When you get into the larger emergency facilities or enterprise sized facilities, those are going to have substantial multi-generator integrated backup power systems. You’ll also see those nowadays with combined heat and power (CHP) systems where you’re using the heat from the generators to power chillers or hot water. Then lastly, you’re seeing the inclusion of natural gas generators for peak shaving application with the utility included more commonly in healthcare facilities as well.”
— Shannon Dynge, director of strategy, ASCO Power Technologies / Schneider Electric
“The bigger facilities have higher requirements for uptime and they’re much more sensitive. For example, if you have an extended power outage, a small outpatient facility can probably cease operations with minimal impact until power recovers. However, if you have an extended outage, a major enterprise hospital needs to continue running and stay online for days, even weeks during more extreme weather and climate events.”
— Victor Bonachea, expert product owner, ASCO Power Technologies / Schneider Electric
“Backup requirements for healthcare facilities are highly complex, vary by facility type and state and federal (including the Joint Commission and CMS) codes and requirements. And related codes, standards and laws are evolving. It can be confusing to understand and navigate what to follow when. For example, the CMS is on the 2012 edition of the NFPA 99 (life safety code) and 110 (standard for emergency and standby power systems), whereas your state may have adopted a more recent version of those codes.

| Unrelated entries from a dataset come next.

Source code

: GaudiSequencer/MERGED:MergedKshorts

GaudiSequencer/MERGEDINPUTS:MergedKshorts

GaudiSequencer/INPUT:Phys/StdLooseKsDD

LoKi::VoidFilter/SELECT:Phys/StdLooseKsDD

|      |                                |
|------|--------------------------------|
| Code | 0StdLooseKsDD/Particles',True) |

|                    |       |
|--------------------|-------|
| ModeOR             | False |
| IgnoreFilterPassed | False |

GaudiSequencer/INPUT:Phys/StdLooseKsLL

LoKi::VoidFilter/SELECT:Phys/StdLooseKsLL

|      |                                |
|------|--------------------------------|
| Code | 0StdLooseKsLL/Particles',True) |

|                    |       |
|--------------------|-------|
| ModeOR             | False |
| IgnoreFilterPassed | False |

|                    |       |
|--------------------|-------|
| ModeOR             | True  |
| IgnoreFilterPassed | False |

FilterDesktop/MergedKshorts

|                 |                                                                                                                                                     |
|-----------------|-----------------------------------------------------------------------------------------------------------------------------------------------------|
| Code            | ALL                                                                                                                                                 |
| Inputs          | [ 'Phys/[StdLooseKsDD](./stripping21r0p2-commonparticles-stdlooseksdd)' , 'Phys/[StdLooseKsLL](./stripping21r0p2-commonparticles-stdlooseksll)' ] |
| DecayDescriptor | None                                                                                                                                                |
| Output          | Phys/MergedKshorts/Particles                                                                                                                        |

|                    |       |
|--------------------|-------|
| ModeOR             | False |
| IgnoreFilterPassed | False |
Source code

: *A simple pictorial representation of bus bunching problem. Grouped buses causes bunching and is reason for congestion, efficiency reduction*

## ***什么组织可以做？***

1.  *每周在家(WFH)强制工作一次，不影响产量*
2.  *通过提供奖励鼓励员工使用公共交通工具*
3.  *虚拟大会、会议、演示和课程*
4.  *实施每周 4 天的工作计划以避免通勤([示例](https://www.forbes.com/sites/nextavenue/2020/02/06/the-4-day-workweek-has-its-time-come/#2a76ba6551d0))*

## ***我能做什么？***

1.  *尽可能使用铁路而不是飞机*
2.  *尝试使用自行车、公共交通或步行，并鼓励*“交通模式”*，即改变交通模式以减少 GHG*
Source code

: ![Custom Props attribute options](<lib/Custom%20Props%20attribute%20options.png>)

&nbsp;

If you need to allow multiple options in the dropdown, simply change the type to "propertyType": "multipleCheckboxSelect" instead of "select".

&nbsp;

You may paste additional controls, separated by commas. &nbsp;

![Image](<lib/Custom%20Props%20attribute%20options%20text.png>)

When it comes to backup power requirements, the type of care your organization provides matters, and you may have multiple types of facilities, each with specific backup power needs. For instance, hospitals require comprehensive standby power for essential electrical systems, including life safety, critical care equipment, HVAC and IT systems, and are often mandated to use bypass isolation ATS and generator paralleling systems.
Outpatient clinics typically require less complex backup systems but still must provide uninterrupted service to support critical diagnostics, refrigeration (e.g., for vaccines) and communication systems. Long-term care facilities must maintain life support systems and basic care services. In Florida, there are specific temperature and backup duration requirements. Also, California recently required that skilled nursing facilities have 96 hours of onsite emergency power.”
— Justin Carron, director of buildings and campuses, Eaton
Jeff Wardon, Jr., is the assistant editor of the facilities market.